Germany’s second-largest airline Air Berlin returned to profitability last year for the first time since 2007 following the first stage of cost cuts.

The ‘Shape and Size’ efficiency programme led to savings of €250 million but the carrier warned that there would be jobs lost as part of a second turnaround plan. Some €80 million was wiped off the savings due to higher fuel prices.

Passenger carryings dropped by 5.5% to 33.3 million as the fleet was reduced by 15 aircraft to 155. Revenue per passenger was up by 7.7% to €120.05 as the carrier moved into the black with an operating profit of €70.2 million – a €317 million improvement over 2011.

A net profit of €6.8 million was achieved on revenue of €4.31 billion.

The airline’s strategic partnership with Etihad Airways delivered €50 million in additional revenues, with synergies and cost savings starting to take effect. Etihad delivered 219,000 passengers into Air Berlin’s network.

Chief executive Wolfgang Prock-Schauer said: “We were able to conclude the past year with an operating profit. Moreover, we are also pleased to have returned a net profit.

“We managed to accomplish this despite increased competition and the continued extremely challenging environment. Nevertheless, we have not yet reached our target and are mindful that non-recurring events also contributed to the result of the 2012 financial year.

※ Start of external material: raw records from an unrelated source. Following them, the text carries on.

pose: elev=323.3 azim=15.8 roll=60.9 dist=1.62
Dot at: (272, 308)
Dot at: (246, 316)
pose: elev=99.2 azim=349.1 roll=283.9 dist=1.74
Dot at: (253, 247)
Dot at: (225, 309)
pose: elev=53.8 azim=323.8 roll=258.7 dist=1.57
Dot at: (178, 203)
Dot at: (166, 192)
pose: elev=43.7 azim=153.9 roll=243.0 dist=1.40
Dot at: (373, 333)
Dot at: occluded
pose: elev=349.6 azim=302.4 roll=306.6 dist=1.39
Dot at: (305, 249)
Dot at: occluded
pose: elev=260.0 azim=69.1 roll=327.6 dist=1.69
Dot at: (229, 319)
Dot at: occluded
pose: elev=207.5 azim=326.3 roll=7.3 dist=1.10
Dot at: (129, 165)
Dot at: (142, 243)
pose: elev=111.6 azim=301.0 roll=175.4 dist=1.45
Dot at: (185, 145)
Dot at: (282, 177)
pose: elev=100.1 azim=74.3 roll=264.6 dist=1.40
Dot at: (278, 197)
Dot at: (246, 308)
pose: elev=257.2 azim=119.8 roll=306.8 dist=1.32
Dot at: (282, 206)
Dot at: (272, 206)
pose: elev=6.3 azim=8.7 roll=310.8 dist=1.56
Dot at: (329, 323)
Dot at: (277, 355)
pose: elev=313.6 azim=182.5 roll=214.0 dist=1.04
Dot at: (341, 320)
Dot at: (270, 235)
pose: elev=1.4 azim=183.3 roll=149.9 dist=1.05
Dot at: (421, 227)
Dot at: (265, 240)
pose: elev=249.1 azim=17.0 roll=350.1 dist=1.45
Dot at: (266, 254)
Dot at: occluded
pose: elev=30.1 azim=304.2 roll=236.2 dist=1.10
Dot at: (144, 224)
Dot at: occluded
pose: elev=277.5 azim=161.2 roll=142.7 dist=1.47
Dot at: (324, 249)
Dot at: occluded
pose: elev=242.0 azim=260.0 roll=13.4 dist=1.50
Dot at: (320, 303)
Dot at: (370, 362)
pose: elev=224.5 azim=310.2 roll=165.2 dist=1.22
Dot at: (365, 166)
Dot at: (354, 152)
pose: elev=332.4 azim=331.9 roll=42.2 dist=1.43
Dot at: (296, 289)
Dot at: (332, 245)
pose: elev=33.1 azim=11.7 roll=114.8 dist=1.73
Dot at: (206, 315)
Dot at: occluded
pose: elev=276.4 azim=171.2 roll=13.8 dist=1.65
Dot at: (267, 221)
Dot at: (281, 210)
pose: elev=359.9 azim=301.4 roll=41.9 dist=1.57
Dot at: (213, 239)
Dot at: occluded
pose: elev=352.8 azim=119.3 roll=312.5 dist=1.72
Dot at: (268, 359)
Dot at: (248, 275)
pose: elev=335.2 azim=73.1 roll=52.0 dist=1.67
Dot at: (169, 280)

“We are confident that our recently launched turnaround programme, ‘Turbine’, will enable Air Berlin to be competitive in the future and achieve sustainable profitability.

“One of the programme’s key elements is a focus on cost efficiency which involves implementing a range of initiatives, including a staff reduction.”

He added: “Our results are just now reflecting the first 12 months of a long-term partnership which will deliver substantial commercial and operational benefits.

“In 2013, we are confident that we’ll achieve further revenue enhancements and, above all, further cost synergies with our partner, Etihad Airways.”